The truth was more complex. In her work as the curator of Maya antiquities for the Getty Museum, every item Chel purchased had to be officially documented and traced back to its origin. All of which she’d done properly for the turtle-shell vessel Gutierrez had sold her, but, unfortunately, weeks after the purchase, she’d found a problem in the chain of possession. Chel knew the risks of not revealing her discovery to the museum but couldn’t bring herself to part with the incredible piece of history, so she’d kept it and said nothing. To her, the larger scandal was that her people’s whole heritage was for sale on the black market, and any artifacts she didn’t buy disappeared into the homes of collectors forever.

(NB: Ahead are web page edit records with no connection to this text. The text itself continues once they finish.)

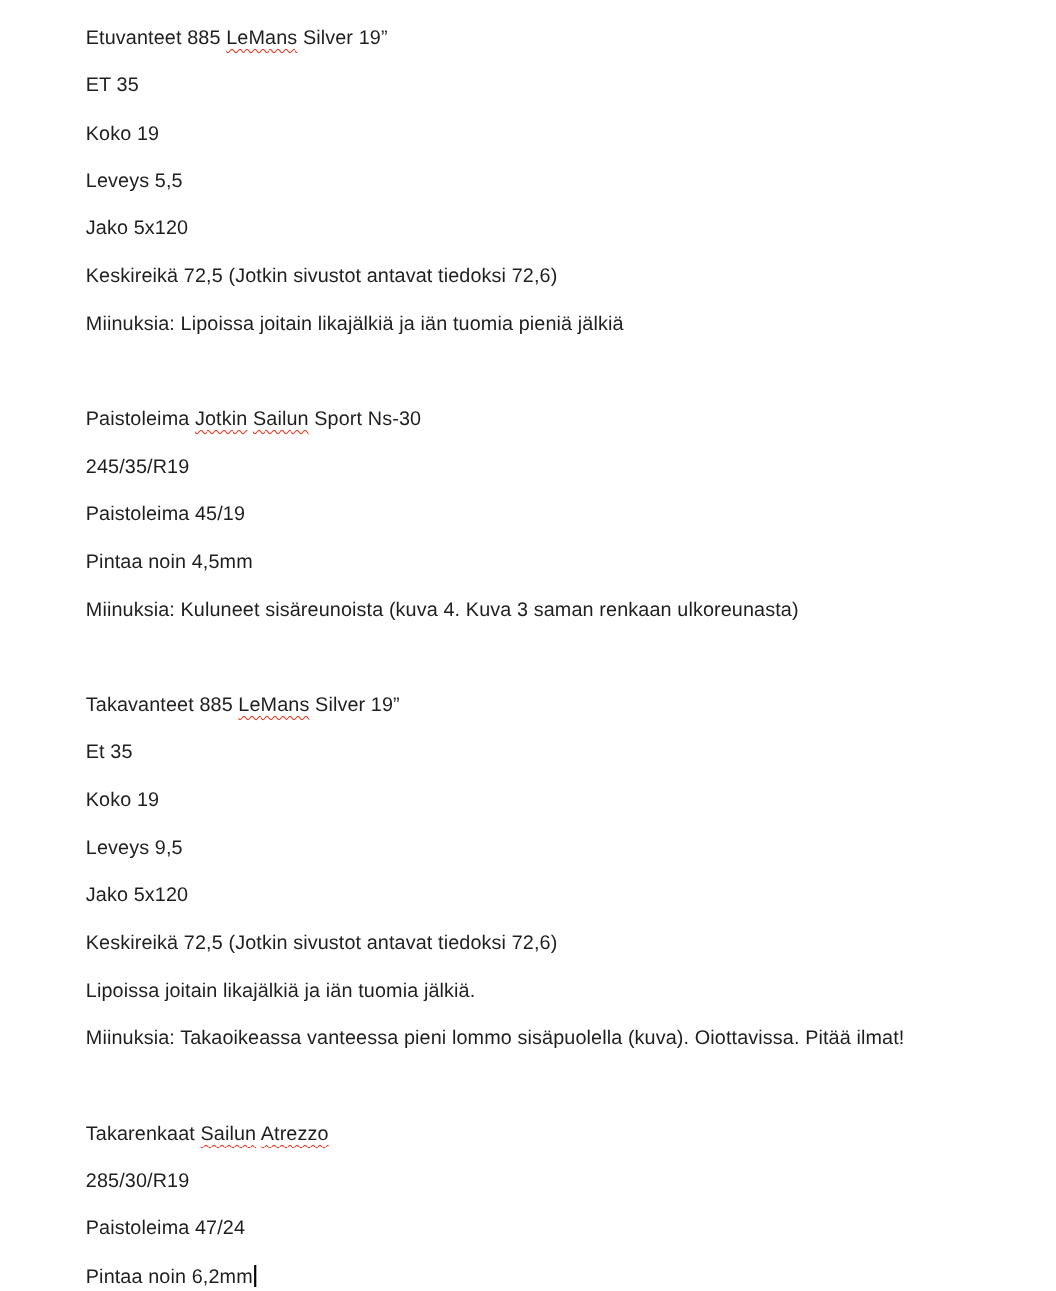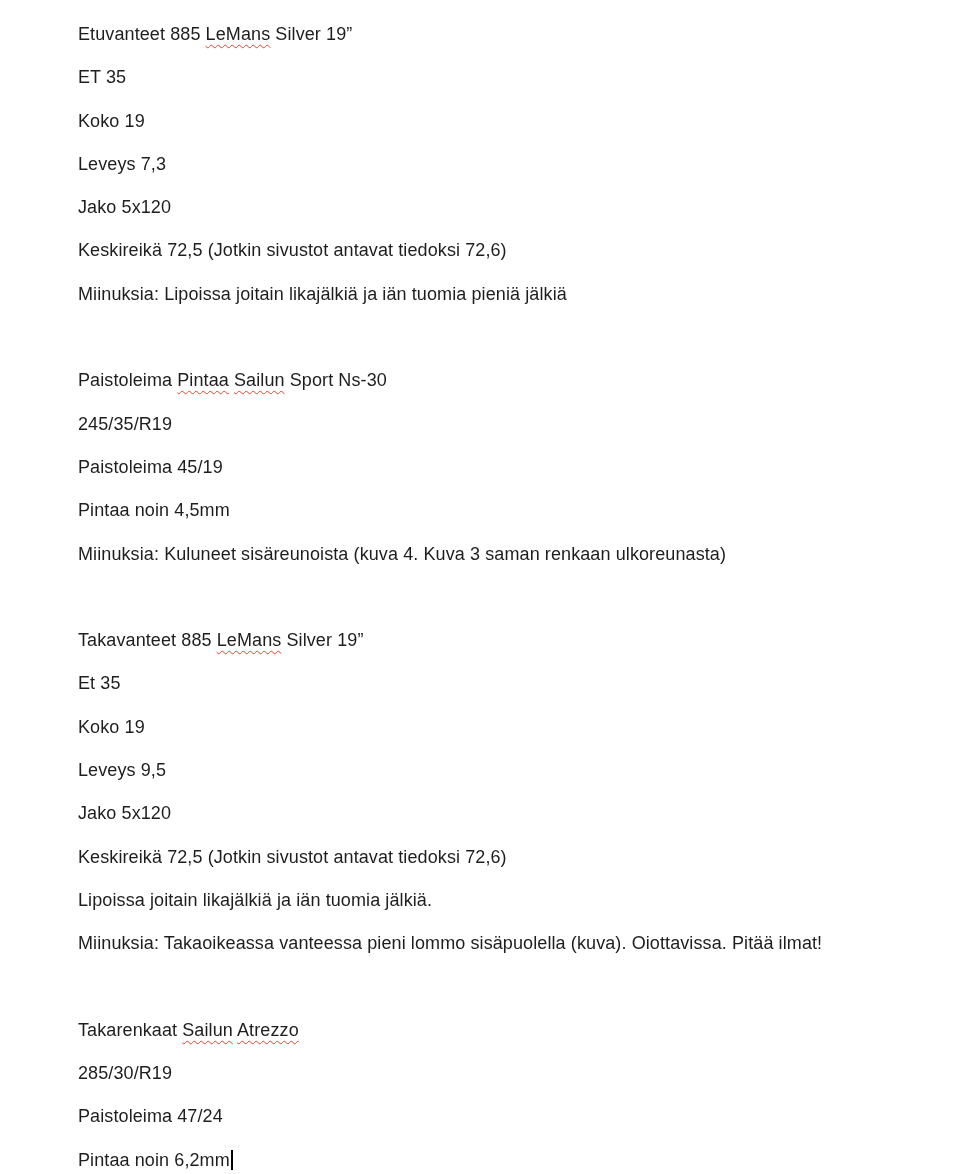--- a/index.html
+++ b/index.html
@@ -72,7 +72,7 @@
       <div class="paragraph"><span>Etuvanteet 885 </span><span class="misspelled">LeMans</span><span> Silver 19”</span></div>
       <div class="paragraph"><span>ET 35</span></div>
       <div class="paragraph"><span>Koko 19</span></div>
-      <div class="paragraph"><span>Leveys 7,3</span></div>
+      <div class="paragraph"><span>Leveys 5,5</span></div>
       <div class="paragraph"><span>Jako 5x120</span></div>
       <div class="paragraph"><span>Keskireikä 72,5 (Jotkin sivustot antavat tiedoksi 72,6)</span></div>
       <div class="paragraph"><span>Miinuksia: Lipoissa joitain likajälkiä ja iän tuomia pieniä jälkiä</span></div>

“Please,” Gutierrez said, ignoring her claim about the pottery he’d sold her. “Just keep it for me for a few days.”
Chel decided to settle this. She reached into her purse and pulled out a pair of white cotton gloves and tweezers.
“What are you doing?” he asked.
“Finding something that’ll prove to you that this thing was forged.”
The plastic covering was still damp from his palms, and Chel tensed at the feeling of his sweat. Gutierrez pinched the bridge of his nose, rubbing two fingers deep into his eyes. Above the bat guano she could smell his body odor. But when Chel’s fingers dipped inside the box and started handling the chipped pages of tree bark, everything else in the room fell away. Her first thought was that the glyphs were too old. Ancient Maya history was divided into two periods: the “classic,” encompassing the rise and efflorescence of the civilization, from around A.D. 200 to 900; and the “post-classic,” spanning its decline until the arrival of the Spanish around 1500. The style and the content of written Mayan language had evolved over time as a result of external influences, and writing from each period looked distinct.